7. What We Do Not Promise
Scan results are not a guarantee that your product is secure, compliant, profitable, reliable, or safe to launch.
Should I Ship is provided as is and as available. We are not responsible for lost revenue, lost profits, business interruption, security incidents, vulnerabilities, deployment failures, cost overruns, reputational harm, or other losses based on results, missing results, findings, forecasts, summaries, prompts, or suggestions from Should I Ship. See our Terms of Service for liability limits.
You are solely responsible for reviewing, testing, validating, and deciding whether to rely on any product output.
8. Security
We use reasonable technical and organizational measures designed to protect information processed by Should I Ship, including access controls, environment variables, rate limits, third-party infrastructure, and operational monitoring.
No online service can guarantee perfect security. You are responsible for protecting your GitHub account, credentials, connected repositories, and deployment environment.
9. Retention And Deletion
We retain account, repository, scan, billing, and operational information for as long as needed to provide the service, comply with legal obligations, resolve disputes, enforce agreements, improve reliability, and maintain business records.

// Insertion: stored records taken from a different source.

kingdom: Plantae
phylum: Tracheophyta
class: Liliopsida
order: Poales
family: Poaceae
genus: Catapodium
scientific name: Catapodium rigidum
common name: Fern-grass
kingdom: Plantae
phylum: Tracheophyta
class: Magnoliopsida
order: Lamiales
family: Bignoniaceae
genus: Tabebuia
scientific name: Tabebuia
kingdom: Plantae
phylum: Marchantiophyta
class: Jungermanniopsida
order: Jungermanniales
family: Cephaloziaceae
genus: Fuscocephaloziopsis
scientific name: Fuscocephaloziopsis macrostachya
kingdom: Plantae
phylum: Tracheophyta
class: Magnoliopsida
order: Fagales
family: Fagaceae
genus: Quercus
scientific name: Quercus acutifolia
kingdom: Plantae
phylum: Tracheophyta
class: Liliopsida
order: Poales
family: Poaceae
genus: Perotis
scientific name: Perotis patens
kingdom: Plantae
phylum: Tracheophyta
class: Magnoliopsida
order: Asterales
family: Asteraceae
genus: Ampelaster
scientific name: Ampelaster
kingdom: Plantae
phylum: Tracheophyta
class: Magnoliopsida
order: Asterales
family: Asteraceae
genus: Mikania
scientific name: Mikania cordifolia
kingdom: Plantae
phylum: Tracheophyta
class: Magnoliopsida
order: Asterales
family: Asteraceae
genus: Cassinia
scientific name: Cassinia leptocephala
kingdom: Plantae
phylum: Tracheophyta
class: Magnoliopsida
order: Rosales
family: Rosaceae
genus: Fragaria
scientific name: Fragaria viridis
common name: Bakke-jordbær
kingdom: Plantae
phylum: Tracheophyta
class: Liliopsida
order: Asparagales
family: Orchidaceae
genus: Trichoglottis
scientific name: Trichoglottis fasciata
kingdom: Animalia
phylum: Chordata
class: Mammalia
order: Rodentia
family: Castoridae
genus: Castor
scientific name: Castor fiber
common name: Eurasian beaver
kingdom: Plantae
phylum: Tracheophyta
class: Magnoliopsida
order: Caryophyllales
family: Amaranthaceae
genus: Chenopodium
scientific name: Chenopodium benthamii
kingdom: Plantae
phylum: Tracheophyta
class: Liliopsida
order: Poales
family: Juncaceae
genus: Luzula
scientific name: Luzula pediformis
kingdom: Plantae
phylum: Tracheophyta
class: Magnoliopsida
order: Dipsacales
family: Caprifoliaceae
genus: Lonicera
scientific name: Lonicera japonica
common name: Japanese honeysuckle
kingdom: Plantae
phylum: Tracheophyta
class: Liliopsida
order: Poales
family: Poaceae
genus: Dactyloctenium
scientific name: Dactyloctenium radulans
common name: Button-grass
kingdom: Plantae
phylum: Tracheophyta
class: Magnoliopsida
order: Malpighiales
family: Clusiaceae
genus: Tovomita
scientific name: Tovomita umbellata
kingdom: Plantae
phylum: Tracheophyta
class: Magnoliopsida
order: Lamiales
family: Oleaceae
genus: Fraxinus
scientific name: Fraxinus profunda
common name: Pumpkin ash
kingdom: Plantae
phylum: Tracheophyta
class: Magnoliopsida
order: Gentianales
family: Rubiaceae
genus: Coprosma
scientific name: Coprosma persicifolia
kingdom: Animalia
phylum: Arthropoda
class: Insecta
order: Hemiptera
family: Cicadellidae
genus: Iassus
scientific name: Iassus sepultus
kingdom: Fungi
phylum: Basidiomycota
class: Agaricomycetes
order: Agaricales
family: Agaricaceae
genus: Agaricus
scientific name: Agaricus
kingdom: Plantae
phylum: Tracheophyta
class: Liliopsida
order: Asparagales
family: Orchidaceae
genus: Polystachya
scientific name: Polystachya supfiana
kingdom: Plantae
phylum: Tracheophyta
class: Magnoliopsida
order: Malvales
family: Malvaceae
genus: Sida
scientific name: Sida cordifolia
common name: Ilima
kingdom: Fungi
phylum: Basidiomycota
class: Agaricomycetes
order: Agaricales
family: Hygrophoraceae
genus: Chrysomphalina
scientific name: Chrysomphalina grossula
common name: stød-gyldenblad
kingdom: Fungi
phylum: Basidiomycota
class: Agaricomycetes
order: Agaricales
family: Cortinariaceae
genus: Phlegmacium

You may request deletion of your account or connected project data through the contact channel made available in the product. Some information may remain in backups, logs, billing records, or records we are legally permitted or required to keep.
10. Your Choices
You can disconnect repositories, stop using the product, revoke GitHub access through GitHub, choose not to enable optional AI features, and request deletion where applicable.
If you revoke GitHub access, future scans may stop working, but previous reports and stored findings may remain until deleted according to our retention practices.
11. Changes
We may update this Privacy Policy from time to time. Continued use of Should I Ship after changes become effective means you accept the updated policy.
Questions about privacy can be sent through the contact channel made available in the product.